What you should do
Print the entries below exactly as they appear, from the first line up to and including the line with "middle tip: (361, 179)". Do not print any pictures.

Records for the task
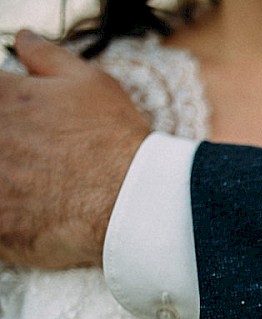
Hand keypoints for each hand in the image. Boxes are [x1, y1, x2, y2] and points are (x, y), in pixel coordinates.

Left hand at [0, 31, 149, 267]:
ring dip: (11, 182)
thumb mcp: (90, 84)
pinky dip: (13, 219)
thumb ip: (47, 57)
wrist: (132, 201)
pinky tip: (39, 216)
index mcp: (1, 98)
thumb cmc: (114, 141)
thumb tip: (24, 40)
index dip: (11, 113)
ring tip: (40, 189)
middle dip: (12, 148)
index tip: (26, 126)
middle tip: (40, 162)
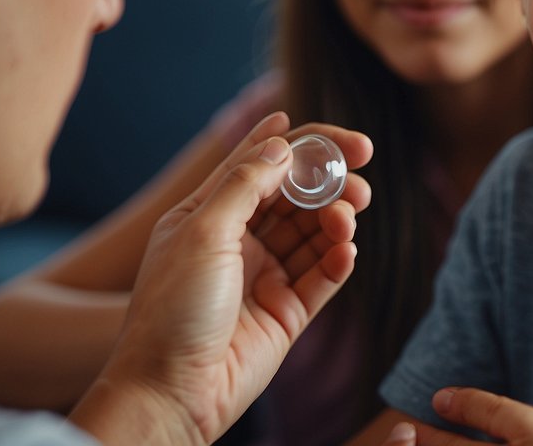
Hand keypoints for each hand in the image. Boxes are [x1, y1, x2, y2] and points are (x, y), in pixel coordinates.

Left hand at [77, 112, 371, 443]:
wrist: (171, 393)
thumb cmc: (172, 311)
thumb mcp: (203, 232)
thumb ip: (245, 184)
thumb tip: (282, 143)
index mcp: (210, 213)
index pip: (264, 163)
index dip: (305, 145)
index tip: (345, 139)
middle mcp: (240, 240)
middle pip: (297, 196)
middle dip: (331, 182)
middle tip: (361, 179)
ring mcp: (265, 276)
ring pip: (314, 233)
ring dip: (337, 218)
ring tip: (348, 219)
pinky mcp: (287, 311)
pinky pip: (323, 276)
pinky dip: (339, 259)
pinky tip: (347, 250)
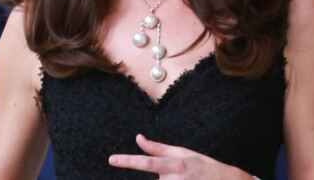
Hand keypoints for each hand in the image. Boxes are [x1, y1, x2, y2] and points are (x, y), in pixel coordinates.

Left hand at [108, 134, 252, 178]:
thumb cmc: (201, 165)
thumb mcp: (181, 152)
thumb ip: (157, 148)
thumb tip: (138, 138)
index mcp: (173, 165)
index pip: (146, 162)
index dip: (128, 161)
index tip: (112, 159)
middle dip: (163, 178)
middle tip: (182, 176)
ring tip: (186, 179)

Output of the exercise
Hand keypoints for each hand in the image. Boxes are [x1, y1, x2, y2] and points are (x, y), in pixel coordinates.

Left hand at [0, 31, 149, 267]:
ring dip: (11, 182)
thumb mcp: (90, 84)
pinky dip: (13, 219)
thumb ip: (47, 57)
wrist: (132, 201)
pinky tip: (39, 216)
index mcp: (1, 98)
thumb cmc: (114, 141)
thumb tip: (24, 40)
index dip: (11, 113)
ring tip: (40, 189)
middle dip: (12, 148)
index tip: (26, 126)
middle tip: (40, 162)
Hand keypoints for each hand in the image. Boxes are [x1, y1, x2, y2] and points are (x, y), in pixel coordinates.

Left hand at [77, 112, 371, 443]:
wrist: (171, 393)
thumb cmc: (172, 311)
thumb mcp: (203, 232)
thumb ip: (245, 184)
thumb tip: (282, 143)
index mcp: (210, 213)
index pip: (264, 163)
index dip: (305, 145)
index tip: (345, 139)
middle mcp: (240, 240)
middle pip: (297, 196)
middle dip: (331, 182)
middle tip: (361, 179)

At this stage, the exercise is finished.